Aim: In this study, 5-fluorouracil (5-FU) is delivered to target colon without the interference of mononuclear phagocyte system (MPS).
Methods: Outer membrane vesicles (OMVs) were used as the biological shield to disguise mesoporous silica (MSN) and 5-FU. OMVs-MSN-5-FU were prepared by high pressure co-extrusion, and characterised on the basis of size, drug loading, transmission electron microscope, infra-red spectroscopy, differential scanning calorimetry, thermal gravity analysis, % in vitro release, MTT assay, cell uptake and in vivo imaging.

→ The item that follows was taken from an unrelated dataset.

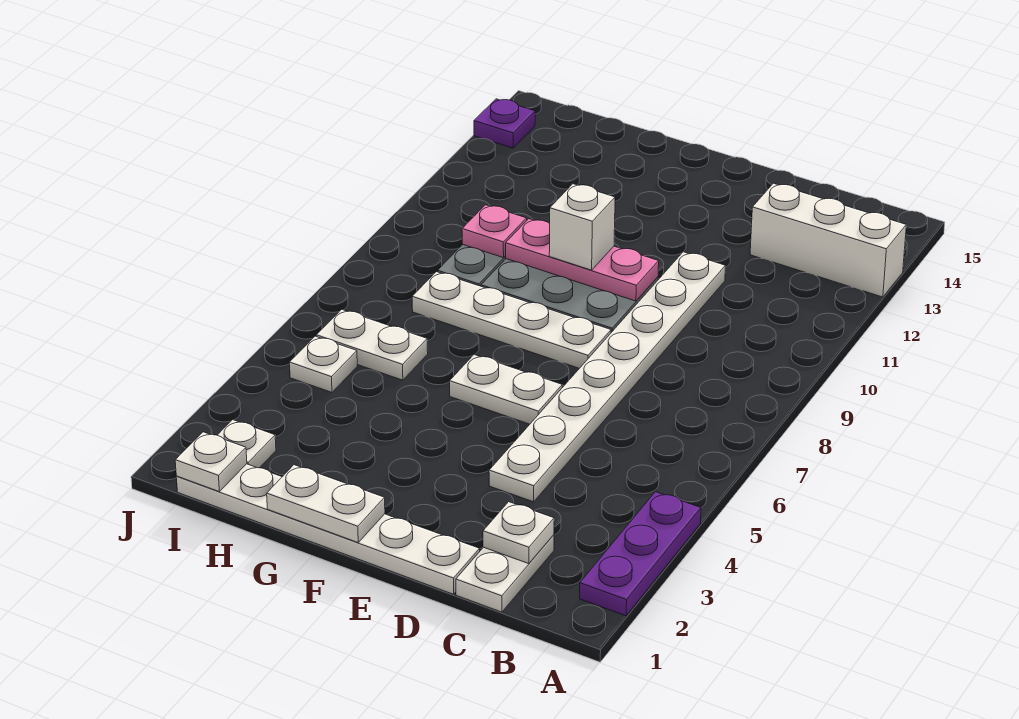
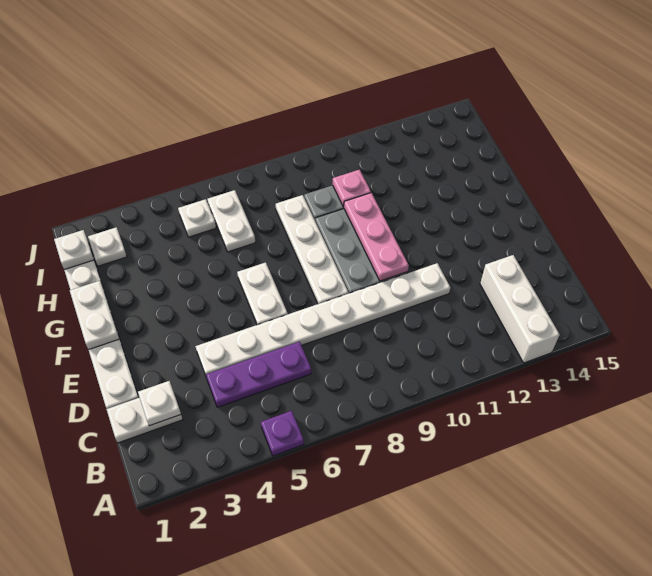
purple 1x3 plate [580,492,701,616] -> purple 1x3 plate moved to [206,342,311,407]
white 1x1 brick [549,184,615,270] -> none
purple 1x1 plate [474,99,535,148] -> purple 1x1 plate moved to [261,411,304,456]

Results: OMVs-MSN-5-FU with -18.22 ± 0.17 mV zeta potential and 90.4 ± 9.1 nm size were used for oral treatment of colon cancer. Drug loading of the drug was 50.22%±0.17 (w/w). The cumulative release of OMVs-MSN-5-FU reached 75.07%±0.94 in tumour microenvironment. The percentage of cell viability of OMVs-MSN-5-FU was 33.75%±2.73. In vivo experiments results confirmed that OMVs-MSN-5-FU could be taken up by colon cancer cells.
Conclusions: The study provided a promising nano platform for the targeting treatment of colon cancer.
Keywords: Escherichia coli’s outer membrane vesicles; Composite carrier; colon cancer therapy; mesoporous silica; oral administration.